Scrolling through pictures of his family on his laptop, it was easy to forget the fear he carries with him because of his status. Unlike many of the other members of ULI, Daniel isn’t covered by DACA, which only covers individuals who entered the US before June 2007. That means he cannot get the documents necessary to work his way through college. It also means he cannot get a driver’s license.

While his rural hometown is a safe haven thanks to a large population of immigrants, getting there is tricky. In May, after months without seeing his family, Daniel decided to risk the trip. His mother and uncle, who are both undocumented, drove to Austin to pick him up, and as the three were driving through the night to the family home, they were pulled over. The officer said that Daniel’s uncle had been driving with his high beams on.

Then came the words every undocumented person fears during a traffic stop: “License and registration, please.”

When his uncle said he didn’t have a license, the officer swept his gaze over the passengers. Daniel sat stock still in the back seat, terrified of what could happen. Nobody had a license, and arrests could end up exposing their undocumented status.

Then, the officer noticed that Daniel was wearing a UT shirt and asked him where they were coming from. Without thinking, Daniel explained that his family had come to Austin to pick him up after his freshman year in college.

It was an admission that the family had been on the road for hours, and in that long, dragged-out instant, he worried he’d made a terrible mistake. Had he exposed his uncle and mother to further scrutiny? If so, would the officer turn them over to immigration officials for deportation, leaving his 16-year-old sister home, alone, not knowing what had happened?

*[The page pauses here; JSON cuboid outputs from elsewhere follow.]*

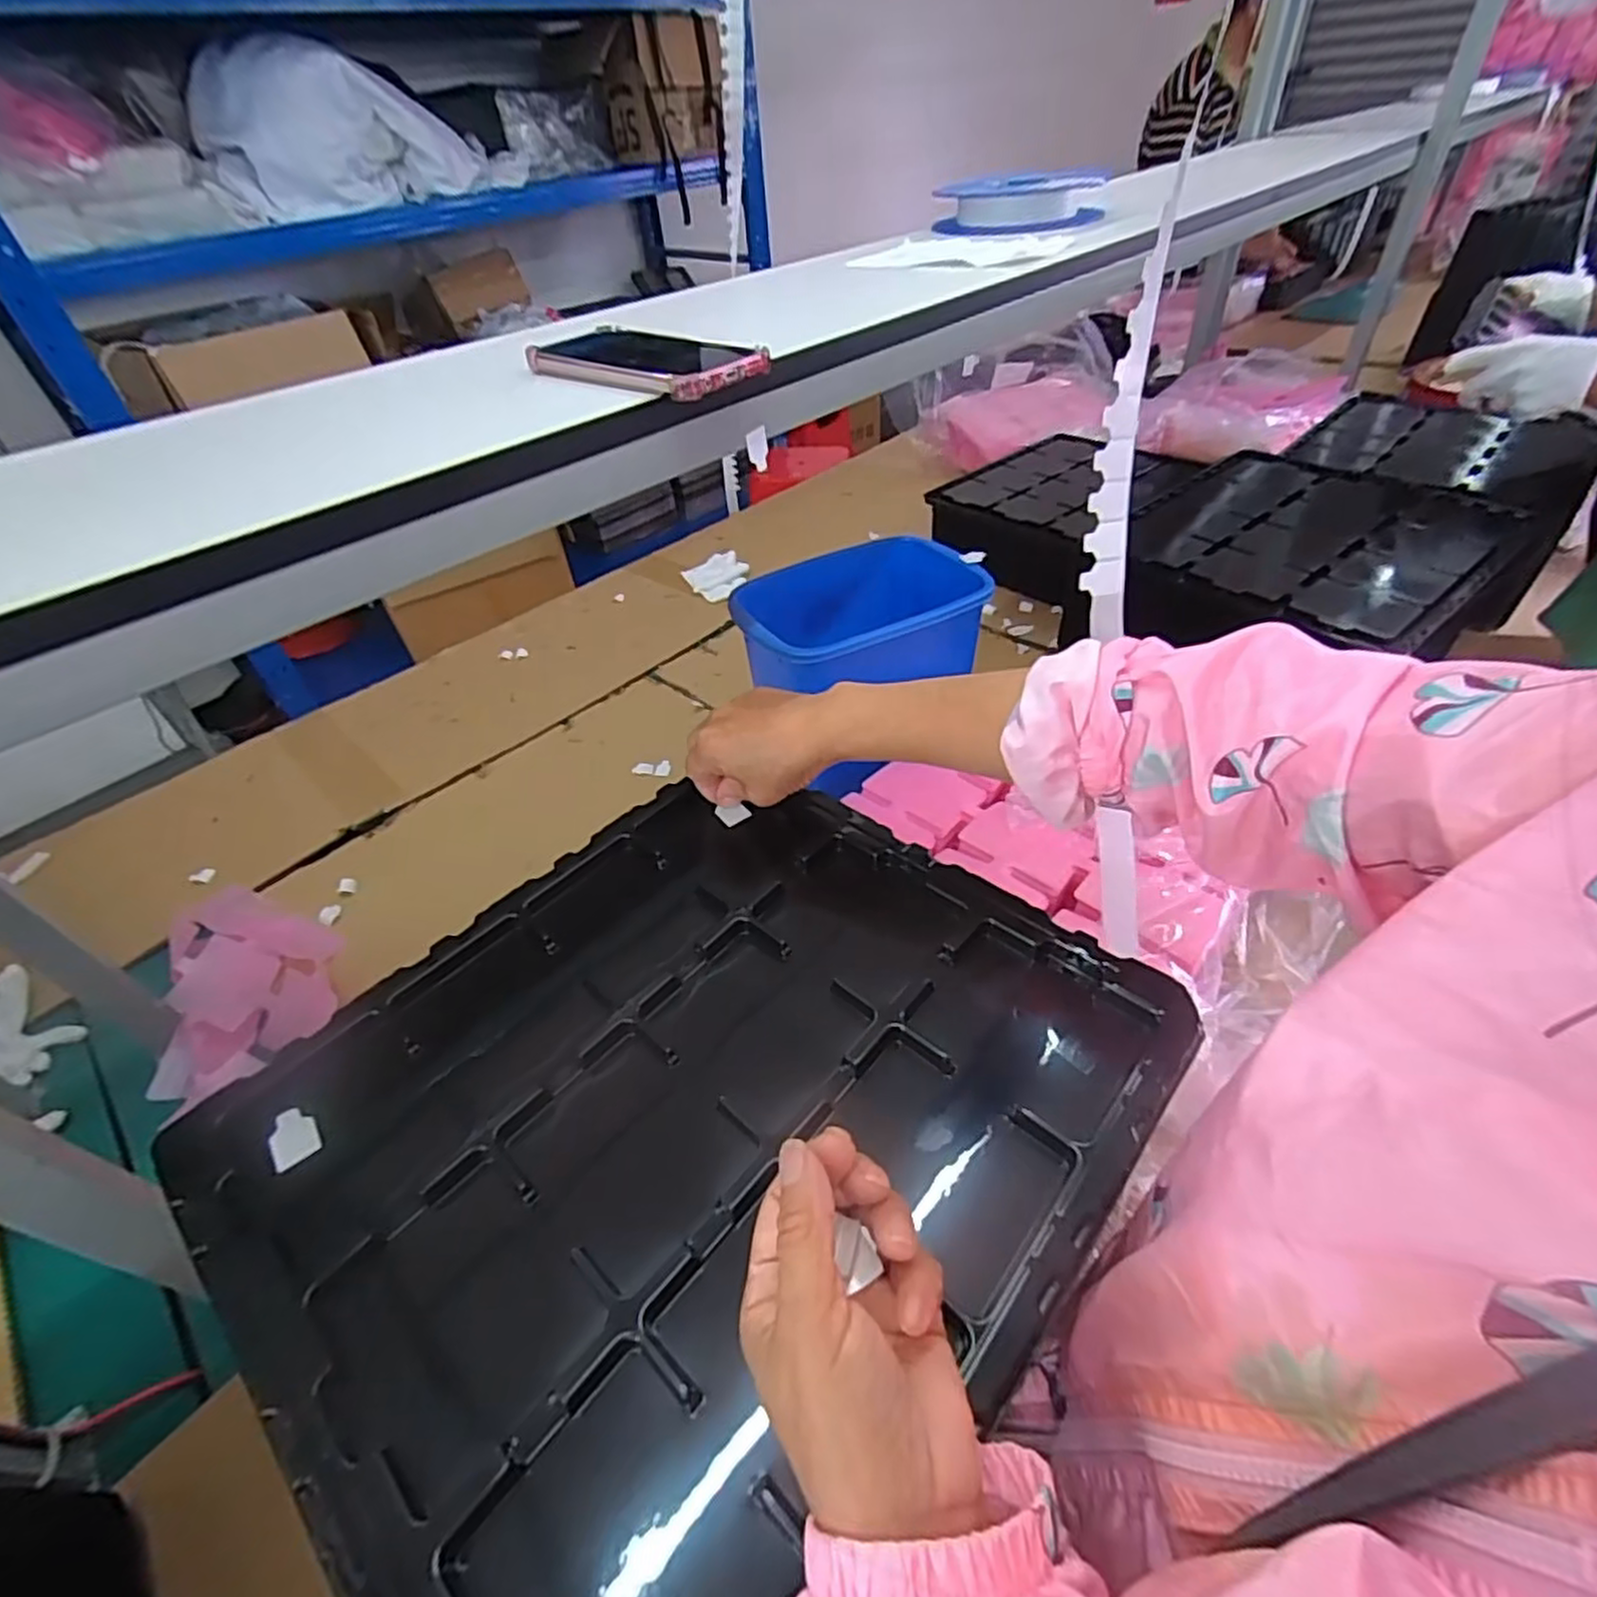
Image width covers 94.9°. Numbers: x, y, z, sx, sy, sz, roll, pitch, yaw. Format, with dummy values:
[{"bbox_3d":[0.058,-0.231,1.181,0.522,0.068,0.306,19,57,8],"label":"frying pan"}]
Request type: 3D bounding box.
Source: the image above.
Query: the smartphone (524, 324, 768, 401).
[{"bbox_3d":[-0.102,-0.296,0.492,0.172,0.018,0.090,26,52,30],"label":"smartphone"}]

But the University of Texas T-shirt apparently reassured the cop that the family was okay. He smiled approvingly at Daniel and gave his uncle a warning. As they drove off into the dark, the family breathed a collective sigh of relief.

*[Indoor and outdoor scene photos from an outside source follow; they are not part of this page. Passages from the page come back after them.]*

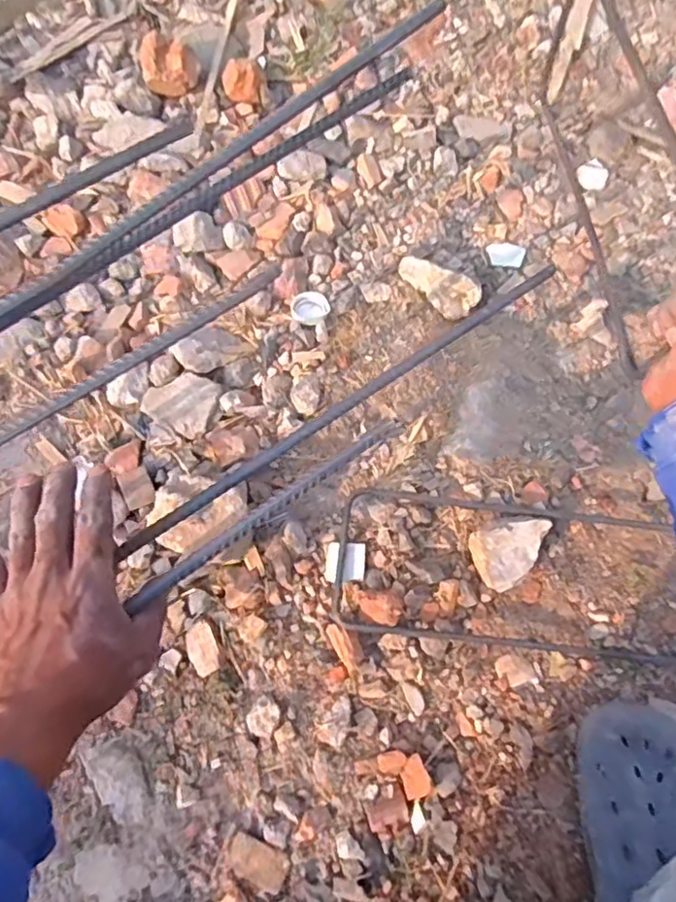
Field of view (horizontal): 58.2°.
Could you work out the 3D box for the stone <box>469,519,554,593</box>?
[{"bbox_3d":[0.166,0.095,0.567,0.074,0.028,0.055,-15,74,-6],"label":"stone"}]

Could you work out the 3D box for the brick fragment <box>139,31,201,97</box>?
[{"bbox_3d":[-0.195,-0.447,0.707,0.066,0.043,0.061,-13,77,-5],"label":"brick fragment"}]

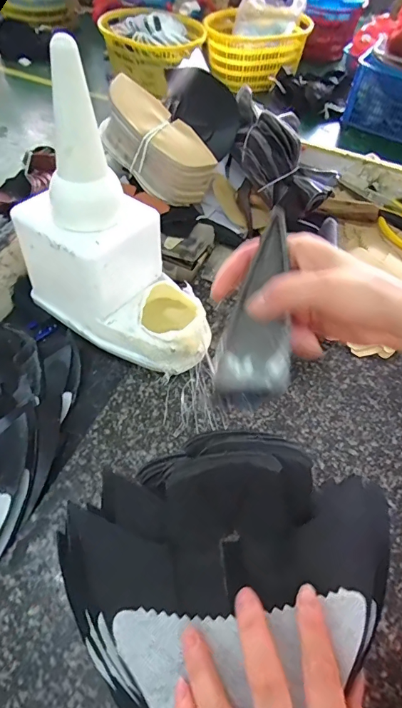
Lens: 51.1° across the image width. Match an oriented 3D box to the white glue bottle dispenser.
[{"bbox_3d":[-0.079,-0.113,0.391,0.202,0.236,0.108,24,57,15],"label":"white glue bottle dispenser"}]

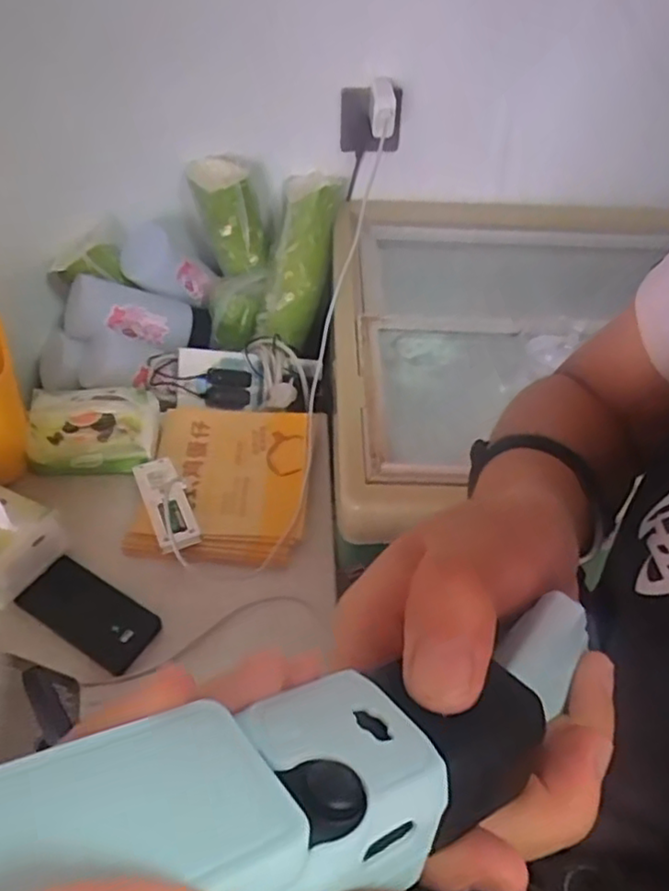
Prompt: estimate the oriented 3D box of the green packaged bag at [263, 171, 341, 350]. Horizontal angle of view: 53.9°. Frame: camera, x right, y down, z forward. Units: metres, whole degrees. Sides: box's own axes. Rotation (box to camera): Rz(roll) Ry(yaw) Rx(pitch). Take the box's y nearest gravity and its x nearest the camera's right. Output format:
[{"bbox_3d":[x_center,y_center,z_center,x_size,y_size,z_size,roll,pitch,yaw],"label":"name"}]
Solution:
[{"bbox_3d":[-0.053,-0.279,0.979,0.086,0.256,0.070,13,6,8],"label":"green packaged bag"}]

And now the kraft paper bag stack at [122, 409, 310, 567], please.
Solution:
[{"bbox_3d":[-0.127,0.036,0.774,0.187,0.018,0.223,1,49,-1],"label":"kraft paper bag stack"}]

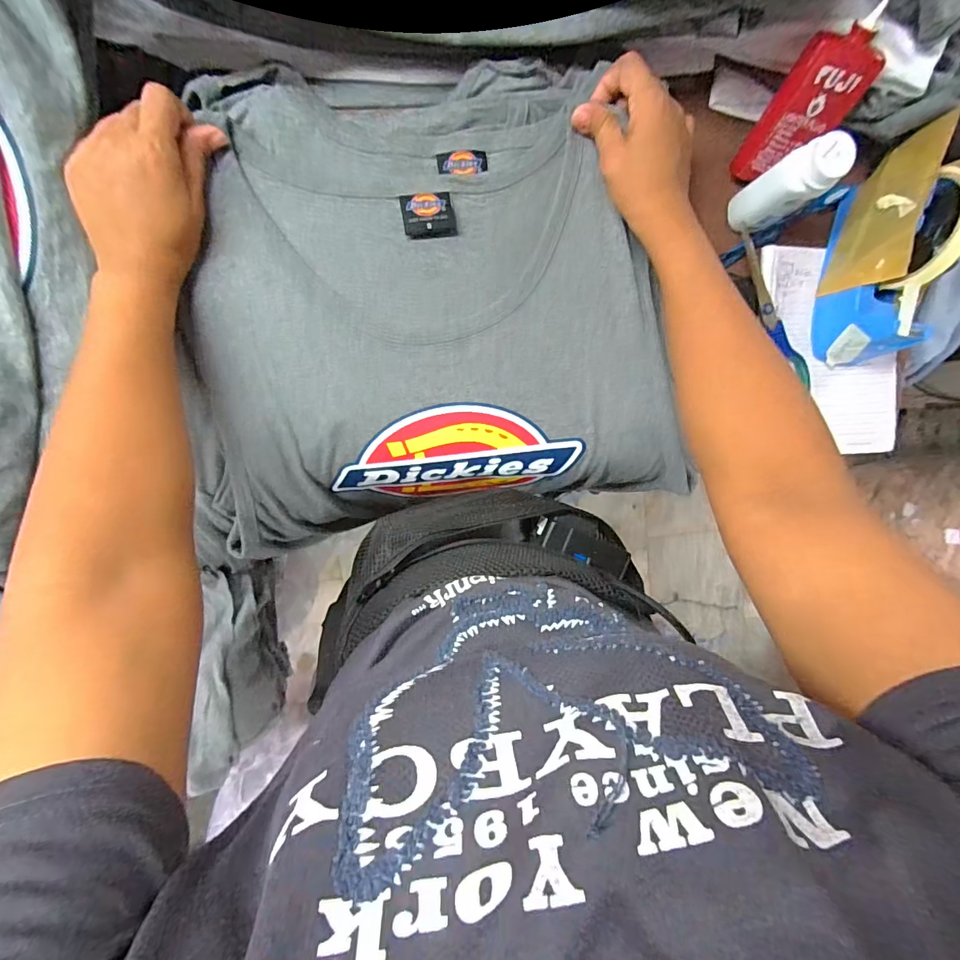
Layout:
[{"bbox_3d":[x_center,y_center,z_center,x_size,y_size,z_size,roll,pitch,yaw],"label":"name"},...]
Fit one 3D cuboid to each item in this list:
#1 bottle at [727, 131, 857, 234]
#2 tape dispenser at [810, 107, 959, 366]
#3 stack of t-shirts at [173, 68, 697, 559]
[{"bbox_3d":[0.257,-0.246,0.380,0.035,0.090,0.040,-32,99,-1],"label":"bottle"},{"bbox_3d":[0.369,-0.199,0.394,0.056,0.102,0.183,9,96,-7],"label":"tape dispenser"},{"bbox_3d":[-0.053,-0.136,0.409,0.429,0.092,0.373,-11,98,-4],"label":"stack of t-shirts"}]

One night a few weeks ago back in Austin, Daniel was walking home from Pluckers, a local wing shop, when a police car rounded the corner and passed him. Although the cop didn’t stop, it shook Daniel.

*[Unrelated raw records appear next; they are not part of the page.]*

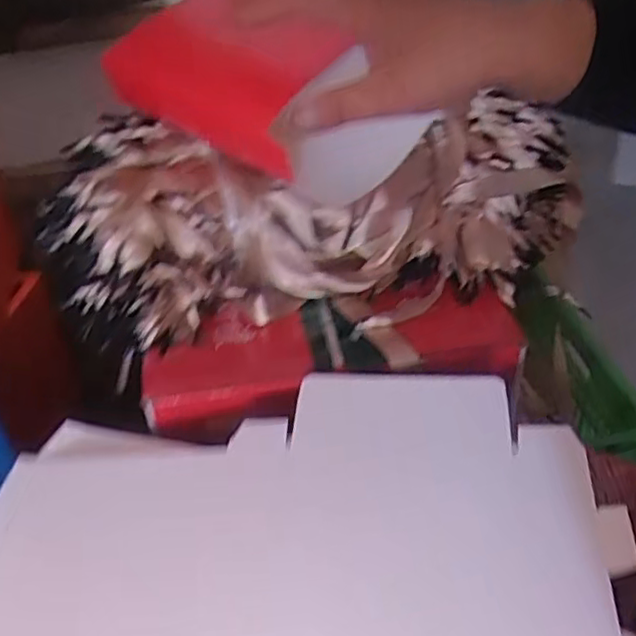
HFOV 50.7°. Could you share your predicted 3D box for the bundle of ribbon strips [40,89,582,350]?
[{"bbox_3d":[0.005,-0.111,0.544,0.415,0.130,0.225,-6,36,-2],"label":"bundle of ribbon strips"}]

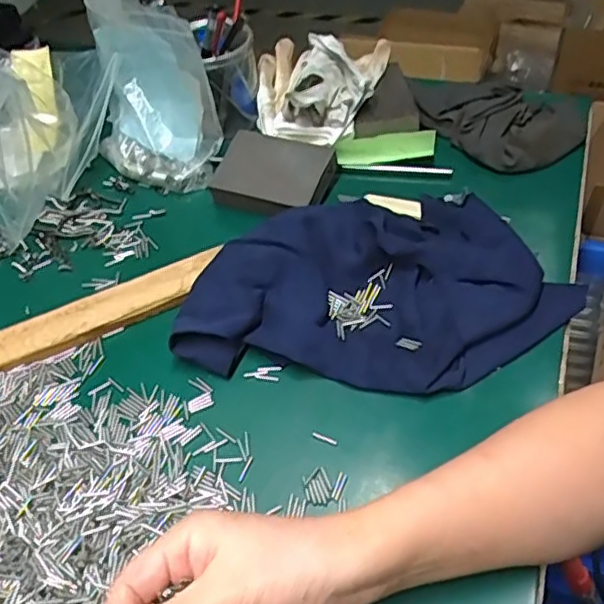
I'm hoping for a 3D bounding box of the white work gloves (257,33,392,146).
[{"bbox_3d":[0.018,-0.225,0.630,0.128,0.052,0.143,3,50,6],"label":"white work gloves"}]

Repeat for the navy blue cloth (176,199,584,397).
[{"bbox_3d":[0.062,-0.019,0.489,0.289,0.043,0.192,4,50,7],"label":"navy blue cloth"}]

“It’s just those moments — they’re simple [and] you shouldn’t be afraid. But it’s that constant reminder that you’re not safe,” he said. Like so many other undocumented students, he said his biggest worry was for his mother, who broke down in tears the last time they spoke by phone and questioned whether bringing him across the border as a boy was the right move.

“‘I’m sorry if I made the wrong decision. I was just trying to look out for you and give you your best,’” Daniel recalled her telling him as he wiped away his own tears. “I love my mom,” he said. “I want her to know that all her sacrifices she’s done are not worthless.”

If students start getting deported, “I’m just going to drop out," Daniel said. "I’m not going to take chances.”

With school now starting and key pieces of the law on hold, it’s still unclear what will happen on college campuses across the state as the semester continues. Given the lack of answers they’d received from university officials, none of the students interviewed for this story believed the UT system would stand up for them.

So, the students have prepared for the worst. Most of ULI’s members left “emergency packets” with relatives that include contact information for lawyers and copies of any documents they have that could be used to help get them out of an immigration detention centers.

Daniel’s plan was to wait and see how many fellow students got deported in the coming year from UT. If that number hit five, he said, “I’m just going to drop out. Like I’m not going to take chances.”

I ask him if he’d go home to work or leave the country and return to Juarez. Tears welled up in his eyes and frustration showed on his face as he struggled with the question. “I don’t know if I’m going to handle it. Like, I read a story about this kid who I think was from Juarez. He got deported, and then he went to the bridge and jumped down and killed himself,” he said, tears streaking his face.

“I’m scared that might be me. I’m scared that I’m not going to handle [the] emotional breakdown, you know? Because I tried so hard to, to be accepted by Americans.” ●


This story was updated following a federal judge's decision to block key parts of SB 4. The legal battle is ongoing.